▶ _Source passage_
Agriculture Division, Statistics Canada
Abstract: In recent censuses, the Canadian Census of Agriculture has adopted new technologies in data collection and processing. While these technological innovations have made collecting and processing the agricultural census faster and have provided many tools to ensure data quality, they carry a price. The push to more cost-effective collection methodologies has coincided with increased demands for privacy and confidentiality; in combination, the two have decreased the quantity and quality of personal contact with respondents.
Each five-year census presents new challenges in ensuring that the agriculture census addresses the important issues of a very rapidly changing agriculture industry. The collection process, although still largely paper-based, has incorporated Internet and computer-assisted telephone interviewing, limiting opportunities for ad hoc feedback and face-to-face contact. This paper presents the issues and solutions for balancing respondents’ privacy and confidentiality, and the growing adoption of more impersonal and fragmented data collection options.


  1. Introduction to the Census of Agriculture

The Census of Agriculture is a comprehensive stock-taking of Canada’s agricultural industry every five years. The five-year cycle allows us to track the evolution of farms and the ways they are adapting in order to stay profitable. It also allows for the timely identification of trends in a rapidly changing industry, while the small area data provide the flexibility and precision that make this possible.

The Census of Agriculture retains a strong time series on core questions while maintaining some flexibility for adding and revising questions that reflect current issues in the industry. The census collects data on farm operators, crops, livestock, land management practices, farm finances, machinery, and computer use. The last census in 2001 counted approximately 247,000 farms, 167 million acres of total farmland,

101 million acres in crops, 15.5 million cattle, 14 million pigs, and 126 million hens and chickens.


For the past 50 years the Census of Agriculture and Census of Population have conducted a joint data collection operation. Since the majority of agricultural operations are household-based, they can be effectively and accurately enumerated using the same methodology. Preparations are well underway for the next census in May of 2006, which will continue this tradition. The joint collection also facilitates a link between the agriculture and population databases that provides a detailed socio-economic profile of the farm population.

▶ _Parts of the exercise_
A) Answer these from the census passage:
(i) How often is the Census of Agriculture taken?
(ii) About how many farms did the 2001 census count?
(iii) In what month and year is the next census planned?
B) Can you transcribe everything in the census passage from "Each five-year census" down to "data collection options."?
C) Does each statement below agree with the census passage? Answer yes or no and quote the words that decide it.
(i) The collection process has moved entirely to the Internet.
(ii) The census gathers data on machinery and computer use.
(iii) The joint collection links the agriculture and population databases.

Records excerpted from a collection
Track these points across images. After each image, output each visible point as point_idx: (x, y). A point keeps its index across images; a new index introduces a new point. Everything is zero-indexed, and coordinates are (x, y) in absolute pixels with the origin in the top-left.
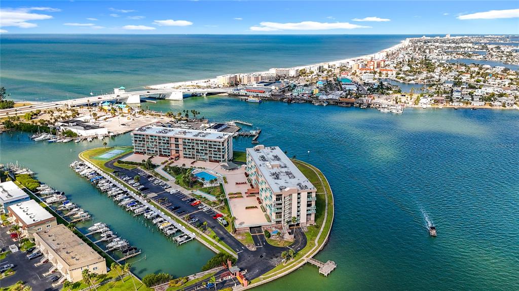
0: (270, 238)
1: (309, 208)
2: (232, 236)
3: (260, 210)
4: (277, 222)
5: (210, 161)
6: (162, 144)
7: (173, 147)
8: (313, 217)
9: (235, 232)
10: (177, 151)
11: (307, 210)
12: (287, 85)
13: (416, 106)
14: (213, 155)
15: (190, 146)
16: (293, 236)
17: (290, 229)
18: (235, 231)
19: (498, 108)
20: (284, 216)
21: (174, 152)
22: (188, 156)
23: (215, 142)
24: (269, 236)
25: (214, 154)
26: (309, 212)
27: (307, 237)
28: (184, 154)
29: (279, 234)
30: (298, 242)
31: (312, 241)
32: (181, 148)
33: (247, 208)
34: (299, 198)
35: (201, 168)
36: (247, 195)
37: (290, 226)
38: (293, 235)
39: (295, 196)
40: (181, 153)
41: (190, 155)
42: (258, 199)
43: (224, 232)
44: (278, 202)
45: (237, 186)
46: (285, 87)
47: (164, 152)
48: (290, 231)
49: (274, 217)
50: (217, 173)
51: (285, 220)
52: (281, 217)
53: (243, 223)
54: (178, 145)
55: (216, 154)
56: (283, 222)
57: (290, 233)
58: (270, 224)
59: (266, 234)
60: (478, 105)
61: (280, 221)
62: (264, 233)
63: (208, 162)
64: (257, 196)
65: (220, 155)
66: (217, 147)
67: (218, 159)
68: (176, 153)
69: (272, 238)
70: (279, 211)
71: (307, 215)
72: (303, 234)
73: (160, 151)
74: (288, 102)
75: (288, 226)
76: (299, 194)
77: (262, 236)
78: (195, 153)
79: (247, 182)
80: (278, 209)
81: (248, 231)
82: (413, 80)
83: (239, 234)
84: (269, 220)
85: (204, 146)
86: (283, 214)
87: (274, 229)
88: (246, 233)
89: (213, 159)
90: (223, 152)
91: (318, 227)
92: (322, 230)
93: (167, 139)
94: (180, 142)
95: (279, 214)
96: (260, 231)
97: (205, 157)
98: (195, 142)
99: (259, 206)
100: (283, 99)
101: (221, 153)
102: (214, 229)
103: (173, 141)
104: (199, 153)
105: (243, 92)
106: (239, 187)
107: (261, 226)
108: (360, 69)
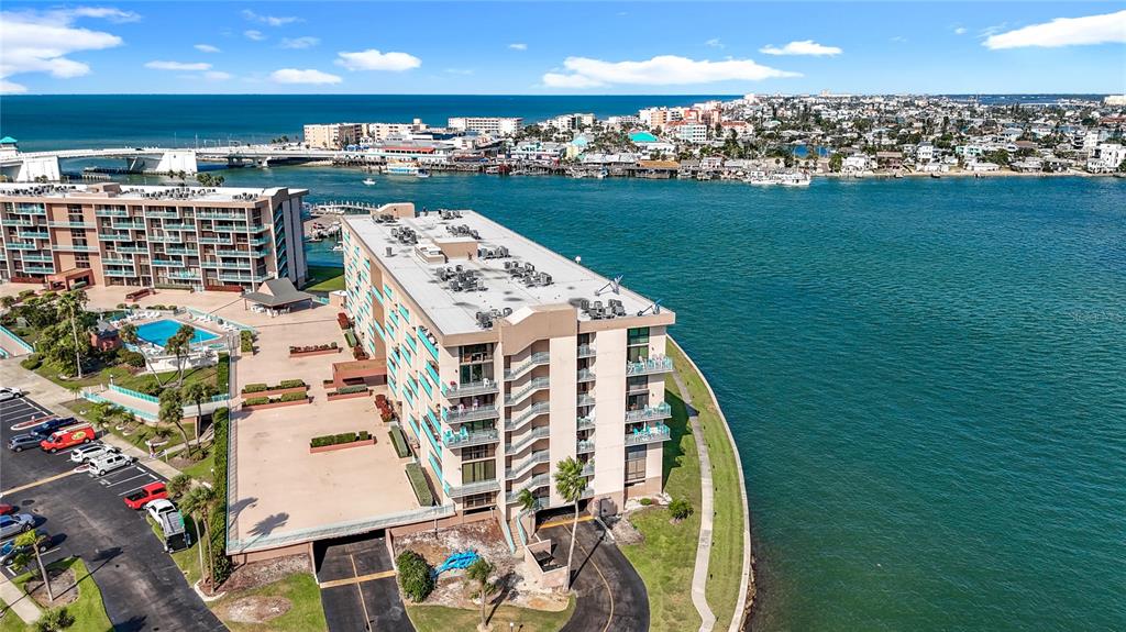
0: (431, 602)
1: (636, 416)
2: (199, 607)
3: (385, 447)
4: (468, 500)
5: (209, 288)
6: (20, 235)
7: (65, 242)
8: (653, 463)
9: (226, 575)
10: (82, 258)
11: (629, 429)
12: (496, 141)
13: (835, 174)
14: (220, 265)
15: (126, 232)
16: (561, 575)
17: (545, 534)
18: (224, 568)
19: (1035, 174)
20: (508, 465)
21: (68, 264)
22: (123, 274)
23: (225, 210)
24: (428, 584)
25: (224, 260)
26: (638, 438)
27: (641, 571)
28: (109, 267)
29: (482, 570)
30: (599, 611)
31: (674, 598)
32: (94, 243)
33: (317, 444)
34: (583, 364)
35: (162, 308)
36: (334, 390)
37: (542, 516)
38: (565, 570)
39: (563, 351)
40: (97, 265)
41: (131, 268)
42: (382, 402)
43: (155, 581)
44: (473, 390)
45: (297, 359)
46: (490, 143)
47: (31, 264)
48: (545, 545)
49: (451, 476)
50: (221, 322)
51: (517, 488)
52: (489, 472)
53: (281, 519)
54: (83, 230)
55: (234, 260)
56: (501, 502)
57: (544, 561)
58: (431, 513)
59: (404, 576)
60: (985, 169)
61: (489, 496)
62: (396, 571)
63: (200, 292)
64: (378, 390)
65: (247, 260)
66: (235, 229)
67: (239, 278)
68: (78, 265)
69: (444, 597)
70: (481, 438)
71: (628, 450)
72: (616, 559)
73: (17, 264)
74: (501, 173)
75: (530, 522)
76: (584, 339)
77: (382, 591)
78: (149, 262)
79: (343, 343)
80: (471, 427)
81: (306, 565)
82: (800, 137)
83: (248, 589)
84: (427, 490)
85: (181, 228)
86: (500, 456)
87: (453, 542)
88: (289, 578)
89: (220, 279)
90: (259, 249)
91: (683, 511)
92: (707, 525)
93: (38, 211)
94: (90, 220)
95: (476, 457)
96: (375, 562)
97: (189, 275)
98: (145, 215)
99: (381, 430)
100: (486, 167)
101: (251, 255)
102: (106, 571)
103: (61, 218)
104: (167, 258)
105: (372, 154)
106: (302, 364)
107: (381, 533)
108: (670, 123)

▶ _Written answers_
A)
(i) Every five years
(ii) Approximately 247,000
(iii) May of 2006

B)
Each five-year census presents new challenges in ensuring that the agriculture census addresses the important issues of a very rapidly changing agriculture industry. The collection process, although still largely paper-based, has incorporated Internet and computer-assisted telephone interviewing, limiting opportunities for ad hoc feedback and face-to-face contact. This paper presents the issues and solutions for balancing respondents’ privacy and confidentiality, and the growing adoption of more impersonal and fragmented data collection options.

C)
(i) No: "The collection process, although still largely paper-based, has incorporated Internet and computer-assisted telephone interviewing"
(ii) Yes: "The census collects data on farm operators, crops, livestock, land management practices, farm finances, machinery, and computer use."
(iii) Yes: "The joint collection also facilitates a link between the agriculture and population databases"